(Recorded data)
↓

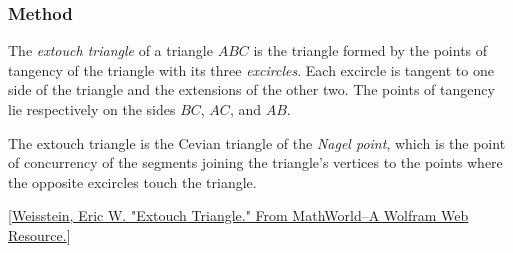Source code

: \vspace{1em}

\begin{minipage}{.5\textwidth}
\end{minipage}
\begin{minipage}{.5\textwidth}
\begin{tkzexample}
\end{tkzexample}
\end{minipage}




\subsubsection{Method } %
\label{ssub:method_triangle_extouch}

The \emph{extouch triangle} of a triangle $ABC$ is the triangle formed by the points of tangency of the triangle with its three \emph{excircles}. Each excircle is tangent to one side of the triangle and the extensions of the other two. The points of tangency lie respectively on the sides $BC$, $AC$, and $AB$.

The extouch triangle is the Cevian triangle of the \emph{Nagel point}, which is the point of concurrency of the segments joining the triangle's vertices to the points where the opposite excircles touch the triangle.

\begin{flushright}
  \small
[\href{https://mathworld.wolfram.com/ExtouchTriangle.html}{Weisstein, Eric W. "Extouch Triangle." From MathWorld--A Wolfram Web Resource.}]
\end{flushright}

↑

Description of the task – For each line above that contains the word "excircles", give the line as it is written.

Output for this exercise –
The \emph{extouch triangle} of a triangle $ABC$ is the triangle formed by the points of tangency of the triangle with its three \emph{excircles}. Each excircle is tangent to one side of the triangle and the extensions of the other two. The points of tangency lie respectively on the sides $BC$, $AC$, and $AB$.
The extouch triangle is the Cevian triangle of the \emph{Nagel point}, which is the point of concurrency of the segments joining the triangle's vertices to the points where the opposite excircles touch the triangle.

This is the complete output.